Friday 17 February 2012

1948. A Choice of Futures

Fans of speculative fiction will be familiar with the concept of alternative futures, where a change in the past creates a different present to the one we know.  In 1948 George Kennan wrote a paper, then classified Top Secret,which looked at the world of the time and mapped out the dangers and options for what was then the newly established 'Empire of the USA'.



Kennan (February 16, 1904 – March 17, 2005) was an American adviser, diplomat, political scientist and historian.  He served as deputy head of the U.S. mission in Moscow until April 1946. And between April 1947 and December 1948,  Kennan was an advisor to George C Marshall, Secretary of State. Kennan is regarded as the architect of the Marshal plan, the post war financial support that countries in Europe received in the post war period. 

At the time the USA was at the top of its game, with a supercharged industry and the sole possessor of the nuclear weapons that had cost it plenty to produce but would be, until 1949, be its sole privilege. As Kennan writes, the USA had 50% of the world's wealth and 6.5% of the world's population. Thus, the USA was in a position to buy the sort of future that it wanted. And, having just brought the latest war in europe to a close,  it had a special interest there.

The Marshall plan, which would cost the USA some $13 billion, was fundamental to the rebuilding of post-war europe. The USA was very concerned about the possibility of the spread of communism at the end of the second world war. In Germany, Italy and elsewhere communism had growing support. To have won the war but ultimately lost europe to communism would be failure and people like Kennan felt that european industry, particularly German industry, needed to be quickly rebuilt unless communism was to spread across into western Europe.


Kennan's  PPS23 memo, 
contains some insights into how the USA looked at the rest of the world in 1948. Modern day eurosceptics may find it interesting to see how an American thinker looked towards a federated Europe, with active participation by Britain.

"Some form of political, military and economic union in Western Europe will be necessary if the free nations of Europe are to hold their own against the people of the east united under Moscow rule.
It is questionable whether this union could be strong enough to serve its designed purpose unless it had the participation and support of Great Britain.… Britain could be encouraged to proceed vigorously with her plans for participation in a European union,

Well, we know how that turned out. But alternate possibilities are also conjectured by Kennan.

"If we were to take Britain into our own U.S.-Canadian orbit, according to some formula of “Union now”, this would probably solve Britain's long term economic problem and create a natural political entity of great strength.
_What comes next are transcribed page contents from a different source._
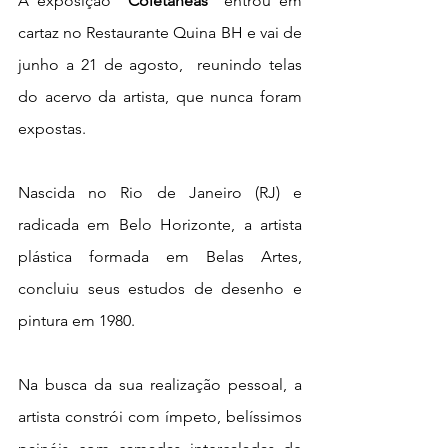
A exposição 
“Coletâneas”
 entrou em 
cartaz no Restaurante Quina BH e vai de 
junho a 21 de agosto,  reunindo telas 
do acervo da artista, que nunca foram 
expostas. 
Nascida no Rio de Janeiro (RJ) e 
radicada em Belo Horizonte, a artista 
plástica formada em Belas Artes, 
concluiu seus estudos de desenho e 
pintura em 1980. 
Na busca da sua realização pessoal, a 
artista constrói com ímpeto, belíssimos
But this would tend to cut Britain off from the close political association she is seeking with continental nations and might therefore have the ultimate effect of rendering the continental nations more vulnerable to Russian pressure'

The Union Now reference, http://en.wikipedia.org/wiki/Union_Now is a pre-war proposal by an American journalist, Clarence Streit, who "proposed a Union that, along the lines of American federalism, brought together the democracies of Europe, North America and former parts of the British Empire, under a single government with the power to grant citizenship and wage war; its membership would expand as more nations joined the democratic camp." (Those former parts of the British Empire being the white parts.) 

This future then, would be a uniion, with a common currency, freedom to work anywhere, and no trade tariffs between the sovereign states. It's a kind of super EU which includes  North America, Canada, Australia, New Zealand as well. Although, as George Orwell pointed out in an essay Not Counting Niggers, the whites would retain the privilege and the black population of the British and French empires would continue to be exploited.

In 1948 there were fears, shared by the Soviet Union, that a united Germany would present a future danger. Kennan again, "If there is no real European federation and if Germany is restored as a strong and independent country, we must expect another attempt at German domination." Other options in Kennan's paper are, the possibility of a federal Europe where Germany is broken up into much smaller pieces. Perhaps along the lines of the occupation zones of the time. With the Federal Europe to include this weakened, partioned Germany.

In the end, of course, a partitioned Germany with the western part as a cornerstone of the EU is what we got. Later, after the collapse of the Soviet Union, a Germany united with many of its former components restored and with a large part of Europe united in a common currency.

The Marshall plan, which came with strings attached, played a big part in shaping present day Europe. But it's not all turned out according to Kennan's futures. He didn't predict the demise of the Soviet Union, and the subsequent admission of so many of the eastern, former communist block, states to the EU. (the law of unintended consequences/beware of what you wish for) And that Union Now idea melted away. Paving the way for a much larger EU, eventually including more parts of eastern europe.

Today's European Union has a larger economy than the USA, see table. The union has succeeded beyond all expectations. wiki/List_of_countries_by_GDP


GDP (millions of US$)
 World62,911,253
 European Union16,242,256

 United States14,526,550

 China, People's Republic of5,878,257

The eurosceptics in Britain will, no doubt, continue to predict the imminent demise of the EU, and many will long for that special relationship between Britain and the USA. Interesting that it could have gone that way  if different choices had been made, back in 1948.